After confirming that funding for the Red Line remains in progress despite an estimated $1.3 billion MTTF deficit, Spotlight on Maryland sent Moore’s office an email Wednesday with several questions about how he plans to finance key transportation projects, including any aid to Baltimore to replace the Russell Street Bridge.

Moore’s office said the Hogan administration “left the state’s transportation system in a state of serious disinvestment,” pointing to budget cuts to MDOT during the pandemic and returning a $900 million selective federal grant after canceling the estimated $2.9 billion Red Line project.

“In years prior to 2023, more than $3 billion in one-time federal COVID relief dollars kept critical services moving but when those dollars ran out in FY2024, the deep issues within Maryland’s Transportation Trust Fund were on full display creating tough trade off decisions for the Moore-Miller Administration and the General Assembly to make,” Moore’s office said.

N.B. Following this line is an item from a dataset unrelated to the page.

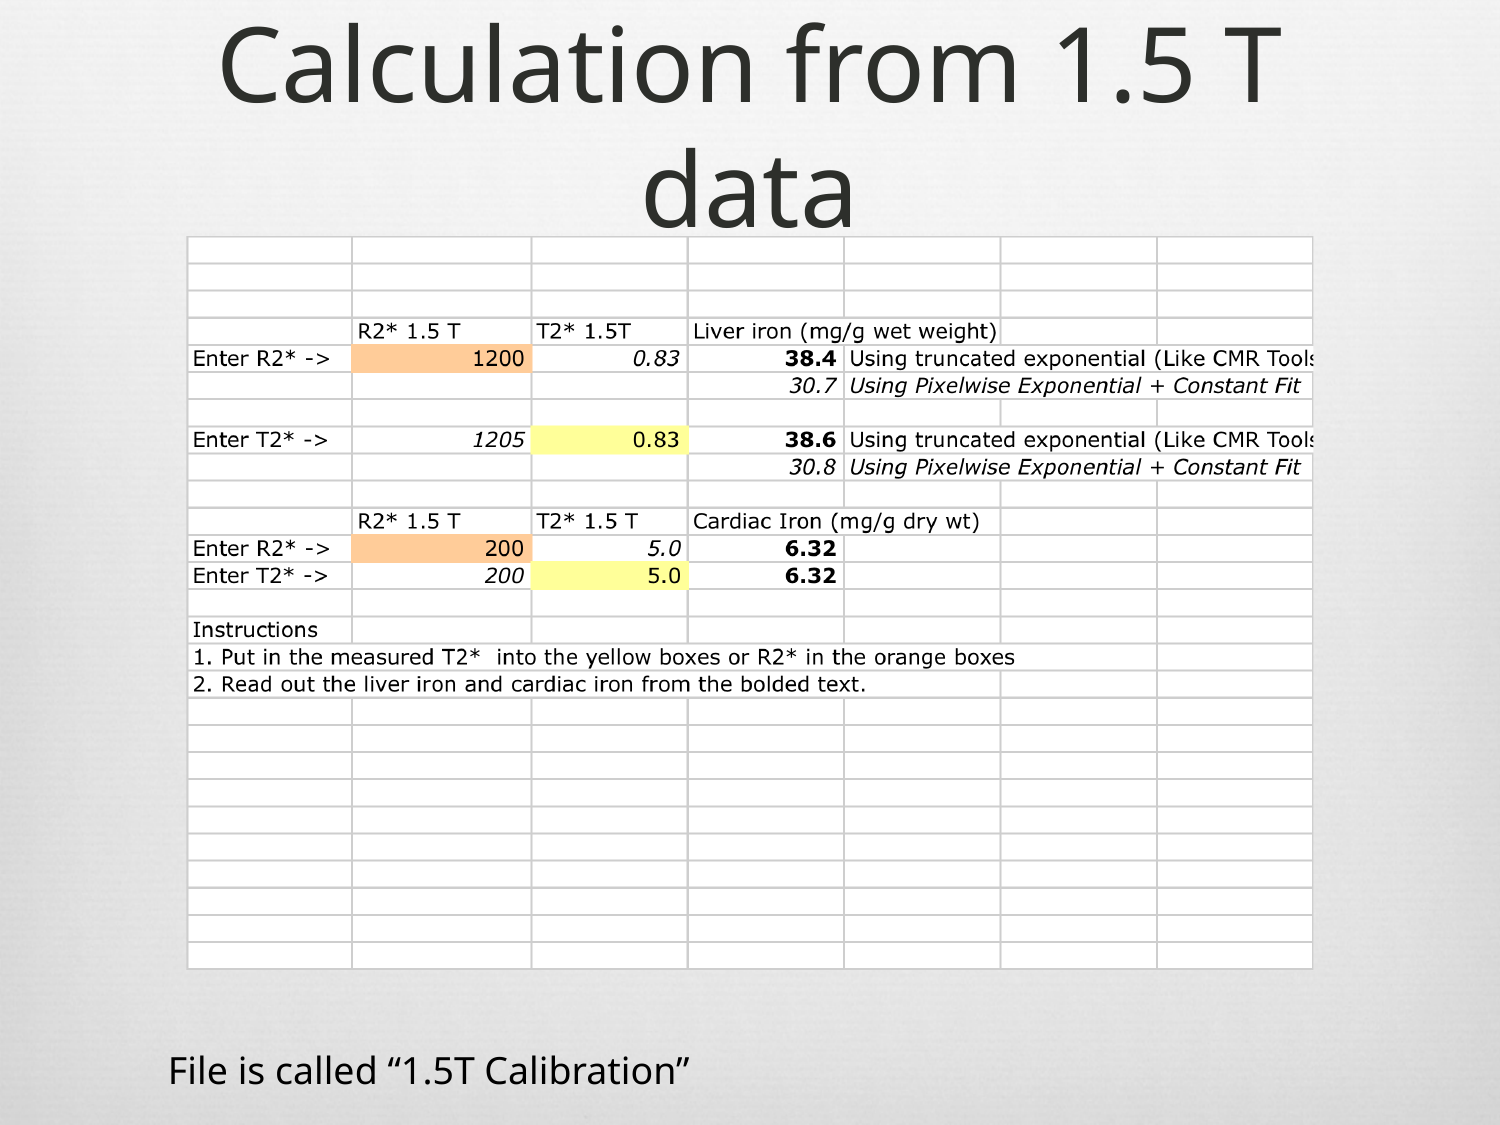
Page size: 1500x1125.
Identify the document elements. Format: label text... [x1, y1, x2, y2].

text_box File is called “1.5T Calibration” [153, 1039, 750, 1100]
title Calculation from 1.5 T data [112, 11, 1388, 236]
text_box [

“Despite the challenges created in the last decade, Gov Moore remains committed to investing in reliable, safe, and sustainable infrastructure that protects lives and drives economic growth,” Moore’s office added. 

Mangione said that one way to emphasize transportation funding for state lawmakers is to change how the state gas tax is calculated. He proposed a related bill during the most recent session of the state assembly.

The Baltimore County state lawmaker said that when tax and fee changes are automatically tied to systems like the Consumer Price Index and pre-tax gasoline prices, such as the gas tax, the state assembly often doesn't thoroughly review agency budgets because they don't need to vote on those topics.

“It’s about transparency,” Mangione said. “Let the people of Maryland know who is coming into your back pockets.”